Ms Ballenden said the funds blamed premium rises through the 1990s on falling membership; now they were blaming it on increasing membership. "They can't have it both ways," she said.
But the chief executive of the Australian Health Insurance Association, Russell Schneider, said the funds had gone without premium rises while total fund payouts had risen 22 per cent in the year to last September. "Sooner or later, something has to give."
David King, the chief executive of the Australian Health Service Alliance, which represents 28 funds, said several factors were putting pressure on the funds.

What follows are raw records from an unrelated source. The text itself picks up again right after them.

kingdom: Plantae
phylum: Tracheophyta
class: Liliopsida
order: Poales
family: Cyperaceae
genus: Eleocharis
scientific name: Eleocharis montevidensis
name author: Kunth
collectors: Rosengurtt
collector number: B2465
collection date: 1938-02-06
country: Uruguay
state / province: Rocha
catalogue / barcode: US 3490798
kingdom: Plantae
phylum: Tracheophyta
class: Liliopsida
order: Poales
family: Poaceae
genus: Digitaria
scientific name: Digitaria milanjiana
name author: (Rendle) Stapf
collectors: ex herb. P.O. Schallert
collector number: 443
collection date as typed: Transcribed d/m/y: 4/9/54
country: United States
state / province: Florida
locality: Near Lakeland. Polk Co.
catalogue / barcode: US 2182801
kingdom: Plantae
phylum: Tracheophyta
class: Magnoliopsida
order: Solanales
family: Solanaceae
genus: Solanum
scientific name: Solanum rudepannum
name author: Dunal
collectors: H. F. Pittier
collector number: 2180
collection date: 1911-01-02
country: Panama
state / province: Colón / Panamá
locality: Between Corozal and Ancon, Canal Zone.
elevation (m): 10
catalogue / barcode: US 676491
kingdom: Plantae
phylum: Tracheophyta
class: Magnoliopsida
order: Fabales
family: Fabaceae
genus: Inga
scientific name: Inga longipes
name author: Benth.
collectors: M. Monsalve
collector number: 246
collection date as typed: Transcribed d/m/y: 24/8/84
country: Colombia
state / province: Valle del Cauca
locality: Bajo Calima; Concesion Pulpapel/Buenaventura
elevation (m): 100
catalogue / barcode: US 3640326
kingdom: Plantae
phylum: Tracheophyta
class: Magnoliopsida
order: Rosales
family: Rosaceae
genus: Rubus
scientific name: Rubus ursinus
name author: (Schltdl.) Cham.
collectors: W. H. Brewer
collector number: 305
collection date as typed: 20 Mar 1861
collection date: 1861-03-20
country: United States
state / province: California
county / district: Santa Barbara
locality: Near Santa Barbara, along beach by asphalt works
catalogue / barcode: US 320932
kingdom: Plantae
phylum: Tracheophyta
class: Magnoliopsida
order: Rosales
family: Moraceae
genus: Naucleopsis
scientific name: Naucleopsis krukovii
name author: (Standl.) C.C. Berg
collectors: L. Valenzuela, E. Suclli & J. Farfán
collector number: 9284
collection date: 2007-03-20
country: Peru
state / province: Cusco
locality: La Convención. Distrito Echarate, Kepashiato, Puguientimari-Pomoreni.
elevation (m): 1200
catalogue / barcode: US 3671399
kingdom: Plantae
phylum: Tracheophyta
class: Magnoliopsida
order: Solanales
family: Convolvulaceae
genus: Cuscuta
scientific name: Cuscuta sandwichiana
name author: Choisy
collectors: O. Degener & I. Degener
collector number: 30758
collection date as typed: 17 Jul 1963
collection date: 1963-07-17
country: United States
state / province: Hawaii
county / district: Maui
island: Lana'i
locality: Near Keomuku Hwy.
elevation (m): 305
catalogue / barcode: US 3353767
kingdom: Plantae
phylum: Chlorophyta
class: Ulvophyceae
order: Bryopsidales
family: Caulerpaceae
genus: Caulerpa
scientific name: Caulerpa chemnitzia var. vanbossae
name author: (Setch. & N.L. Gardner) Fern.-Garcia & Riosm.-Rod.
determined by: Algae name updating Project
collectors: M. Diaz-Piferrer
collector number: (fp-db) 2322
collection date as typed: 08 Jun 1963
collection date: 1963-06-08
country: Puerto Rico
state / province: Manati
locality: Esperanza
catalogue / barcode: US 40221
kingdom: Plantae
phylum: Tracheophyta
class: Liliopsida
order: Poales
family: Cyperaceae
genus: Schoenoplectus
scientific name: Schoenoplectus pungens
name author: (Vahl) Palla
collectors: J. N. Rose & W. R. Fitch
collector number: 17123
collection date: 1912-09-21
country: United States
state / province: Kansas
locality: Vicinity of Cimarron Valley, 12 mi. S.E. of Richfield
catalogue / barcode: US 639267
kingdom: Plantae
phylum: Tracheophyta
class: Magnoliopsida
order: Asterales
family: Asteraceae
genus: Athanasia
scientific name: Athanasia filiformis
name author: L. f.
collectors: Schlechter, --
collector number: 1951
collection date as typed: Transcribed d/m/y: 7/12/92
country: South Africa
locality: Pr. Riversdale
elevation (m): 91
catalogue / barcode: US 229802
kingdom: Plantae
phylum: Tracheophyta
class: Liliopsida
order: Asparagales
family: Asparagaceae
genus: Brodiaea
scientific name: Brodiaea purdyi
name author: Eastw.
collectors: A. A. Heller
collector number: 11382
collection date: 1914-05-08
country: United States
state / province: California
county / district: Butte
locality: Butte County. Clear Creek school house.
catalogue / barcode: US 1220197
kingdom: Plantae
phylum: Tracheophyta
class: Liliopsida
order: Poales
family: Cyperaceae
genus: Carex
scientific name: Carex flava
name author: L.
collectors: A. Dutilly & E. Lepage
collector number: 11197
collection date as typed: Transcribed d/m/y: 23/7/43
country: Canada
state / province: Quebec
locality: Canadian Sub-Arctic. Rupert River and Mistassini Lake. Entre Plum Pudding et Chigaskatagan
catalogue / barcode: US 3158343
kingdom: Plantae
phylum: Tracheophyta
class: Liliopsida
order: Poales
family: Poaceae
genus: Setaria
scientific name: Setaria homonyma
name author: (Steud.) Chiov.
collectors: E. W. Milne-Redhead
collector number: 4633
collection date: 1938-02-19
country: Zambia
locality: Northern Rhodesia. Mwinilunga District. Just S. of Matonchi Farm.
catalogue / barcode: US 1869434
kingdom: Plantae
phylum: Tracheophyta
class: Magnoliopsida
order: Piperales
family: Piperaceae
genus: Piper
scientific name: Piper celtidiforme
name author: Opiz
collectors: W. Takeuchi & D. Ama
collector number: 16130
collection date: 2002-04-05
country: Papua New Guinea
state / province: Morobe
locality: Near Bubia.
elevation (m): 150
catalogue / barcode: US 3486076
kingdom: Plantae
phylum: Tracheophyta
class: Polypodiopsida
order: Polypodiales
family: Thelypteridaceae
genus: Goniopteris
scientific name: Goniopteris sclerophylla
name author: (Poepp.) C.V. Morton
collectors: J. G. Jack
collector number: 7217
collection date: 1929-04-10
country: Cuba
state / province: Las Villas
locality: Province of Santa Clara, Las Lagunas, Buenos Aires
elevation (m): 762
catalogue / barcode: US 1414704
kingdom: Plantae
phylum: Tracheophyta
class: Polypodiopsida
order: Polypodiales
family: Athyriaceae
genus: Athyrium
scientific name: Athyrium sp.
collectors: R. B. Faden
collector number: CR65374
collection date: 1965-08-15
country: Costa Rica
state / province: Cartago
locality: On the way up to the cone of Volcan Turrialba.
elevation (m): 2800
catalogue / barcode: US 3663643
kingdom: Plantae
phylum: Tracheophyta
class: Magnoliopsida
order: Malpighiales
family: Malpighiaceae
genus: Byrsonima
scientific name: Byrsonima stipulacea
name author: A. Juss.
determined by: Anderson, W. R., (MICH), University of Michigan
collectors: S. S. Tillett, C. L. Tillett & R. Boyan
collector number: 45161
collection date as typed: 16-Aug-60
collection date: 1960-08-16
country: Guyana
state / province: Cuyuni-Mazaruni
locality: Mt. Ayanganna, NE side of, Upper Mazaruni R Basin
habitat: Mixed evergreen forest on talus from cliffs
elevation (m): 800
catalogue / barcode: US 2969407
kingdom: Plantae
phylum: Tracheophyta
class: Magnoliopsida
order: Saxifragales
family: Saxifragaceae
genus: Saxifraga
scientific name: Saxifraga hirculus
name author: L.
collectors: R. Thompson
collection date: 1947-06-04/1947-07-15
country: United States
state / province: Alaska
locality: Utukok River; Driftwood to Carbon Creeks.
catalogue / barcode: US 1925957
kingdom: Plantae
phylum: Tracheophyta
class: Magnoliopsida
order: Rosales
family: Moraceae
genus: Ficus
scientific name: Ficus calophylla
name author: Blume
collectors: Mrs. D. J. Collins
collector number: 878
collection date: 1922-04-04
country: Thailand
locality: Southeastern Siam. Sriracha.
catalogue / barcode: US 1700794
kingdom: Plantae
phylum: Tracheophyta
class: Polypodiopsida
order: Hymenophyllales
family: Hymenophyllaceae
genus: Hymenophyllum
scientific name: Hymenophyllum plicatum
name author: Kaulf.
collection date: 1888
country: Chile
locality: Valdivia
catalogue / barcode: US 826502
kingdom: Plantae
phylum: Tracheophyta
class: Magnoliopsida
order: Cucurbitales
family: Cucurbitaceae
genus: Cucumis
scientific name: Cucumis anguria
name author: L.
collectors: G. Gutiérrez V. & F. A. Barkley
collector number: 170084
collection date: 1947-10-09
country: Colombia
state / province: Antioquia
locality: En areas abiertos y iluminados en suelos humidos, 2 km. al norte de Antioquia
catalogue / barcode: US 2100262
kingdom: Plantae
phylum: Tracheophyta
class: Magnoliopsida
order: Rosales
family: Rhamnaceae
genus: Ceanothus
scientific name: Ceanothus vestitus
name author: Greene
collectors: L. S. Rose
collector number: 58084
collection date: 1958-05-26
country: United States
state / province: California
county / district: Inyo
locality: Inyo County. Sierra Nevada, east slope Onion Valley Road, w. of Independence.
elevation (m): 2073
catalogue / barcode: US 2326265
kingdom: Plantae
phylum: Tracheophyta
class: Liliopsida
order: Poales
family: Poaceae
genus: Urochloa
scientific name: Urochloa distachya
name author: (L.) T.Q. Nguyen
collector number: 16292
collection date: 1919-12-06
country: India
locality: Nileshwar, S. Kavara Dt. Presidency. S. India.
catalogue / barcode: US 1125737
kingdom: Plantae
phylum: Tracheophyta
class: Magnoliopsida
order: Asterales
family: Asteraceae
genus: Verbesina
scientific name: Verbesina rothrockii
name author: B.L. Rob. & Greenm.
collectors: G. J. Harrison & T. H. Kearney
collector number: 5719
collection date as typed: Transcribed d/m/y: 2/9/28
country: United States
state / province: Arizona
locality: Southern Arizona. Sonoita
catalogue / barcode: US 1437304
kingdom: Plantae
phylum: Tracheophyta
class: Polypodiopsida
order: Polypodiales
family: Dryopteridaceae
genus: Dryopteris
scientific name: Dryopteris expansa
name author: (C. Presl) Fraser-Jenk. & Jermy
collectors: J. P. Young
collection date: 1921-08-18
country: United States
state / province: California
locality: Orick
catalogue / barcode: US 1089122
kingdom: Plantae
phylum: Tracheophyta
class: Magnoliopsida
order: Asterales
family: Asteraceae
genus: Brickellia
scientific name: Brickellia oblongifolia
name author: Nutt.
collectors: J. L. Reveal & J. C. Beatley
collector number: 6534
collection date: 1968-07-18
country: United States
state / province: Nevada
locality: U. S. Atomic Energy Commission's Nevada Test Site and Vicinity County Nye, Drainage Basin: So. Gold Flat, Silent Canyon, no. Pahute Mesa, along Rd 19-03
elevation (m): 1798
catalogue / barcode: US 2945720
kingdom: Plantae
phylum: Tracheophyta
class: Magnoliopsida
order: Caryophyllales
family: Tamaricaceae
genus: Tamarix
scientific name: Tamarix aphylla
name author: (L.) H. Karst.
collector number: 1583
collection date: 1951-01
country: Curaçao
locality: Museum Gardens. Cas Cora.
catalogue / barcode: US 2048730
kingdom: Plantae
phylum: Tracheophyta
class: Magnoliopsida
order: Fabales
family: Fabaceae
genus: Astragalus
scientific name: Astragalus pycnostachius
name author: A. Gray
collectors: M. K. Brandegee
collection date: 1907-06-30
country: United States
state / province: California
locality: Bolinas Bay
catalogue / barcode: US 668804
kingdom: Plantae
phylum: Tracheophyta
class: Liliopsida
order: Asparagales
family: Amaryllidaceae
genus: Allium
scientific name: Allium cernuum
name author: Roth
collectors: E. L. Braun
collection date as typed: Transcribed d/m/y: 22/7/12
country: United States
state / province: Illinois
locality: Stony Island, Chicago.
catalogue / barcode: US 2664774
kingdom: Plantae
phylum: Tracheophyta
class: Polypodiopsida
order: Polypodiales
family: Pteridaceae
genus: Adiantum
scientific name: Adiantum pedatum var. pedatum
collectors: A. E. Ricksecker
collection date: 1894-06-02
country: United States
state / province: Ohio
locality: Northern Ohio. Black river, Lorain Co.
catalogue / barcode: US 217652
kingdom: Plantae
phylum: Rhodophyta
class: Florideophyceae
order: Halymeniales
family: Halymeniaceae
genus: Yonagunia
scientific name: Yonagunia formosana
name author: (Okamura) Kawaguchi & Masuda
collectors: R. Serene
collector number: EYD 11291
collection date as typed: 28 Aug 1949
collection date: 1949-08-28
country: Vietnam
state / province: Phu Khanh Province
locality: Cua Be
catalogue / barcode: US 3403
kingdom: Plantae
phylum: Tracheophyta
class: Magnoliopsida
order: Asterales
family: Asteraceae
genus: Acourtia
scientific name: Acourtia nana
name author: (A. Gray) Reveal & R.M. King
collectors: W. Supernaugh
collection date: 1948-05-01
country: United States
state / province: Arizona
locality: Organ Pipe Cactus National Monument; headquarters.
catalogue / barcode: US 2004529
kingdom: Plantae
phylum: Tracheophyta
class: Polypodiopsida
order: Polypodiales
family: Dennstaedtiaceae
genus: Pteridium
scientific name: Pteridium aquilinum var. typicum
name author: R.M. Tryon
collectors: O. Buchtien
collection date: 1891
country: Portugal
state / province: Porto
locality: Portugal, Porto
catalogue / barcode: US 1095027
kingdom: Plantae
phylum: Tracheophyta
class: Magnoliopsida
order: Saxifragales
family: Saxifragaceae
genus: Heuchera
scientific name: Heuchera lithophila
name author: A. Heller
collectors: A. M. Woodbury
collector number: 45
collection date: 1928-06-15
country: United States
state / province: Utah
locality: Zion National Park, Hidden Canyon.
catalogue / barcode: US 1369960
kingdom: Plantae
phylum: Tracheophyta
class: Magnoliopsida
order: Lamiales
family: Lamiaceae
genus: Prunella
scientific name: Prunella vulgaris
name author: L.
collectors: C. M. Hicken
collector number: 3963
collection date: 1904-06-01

These included increased use of health insurance, gap coverage, extra doctors' charges and an aging population
An analysis by the alliance on the impact of the Government's Lifetime Health Cover changes said these pressures "will make containing premium increases at the level of inflation increasingly difficult".
The report also warned there was still a danger of people pulling out of insurance because of "the vicious circle" of increasing premiums by funds and increasing charges by hospitals.
The Federal Opposition's health spokesman, Stephen Smith, said Medibank's move contrasted with Mr Howard's election material, which hailed steps to make health insurance "more affordable".
Speaking on Australian television from New York, Mr Howard warned the funds that the Government had given them "a lot of assistance" with the 30 per cent rebate "and you have an obligation to make certain that you return full value to the Australian public".
A spokesman for the Health Minister, Kay Patterson, said the Government would not review the rebate, worth an average of $750 a year to each health fund member.
"The public can be assured the Federal Government will not be rubber-stamping any requests for premium increases," she said.
Senator Patterson said she would determine what, if any, increases would be allowed in consultation with the Prime Minister and the Treasurer, who would look "long and hard" at applications.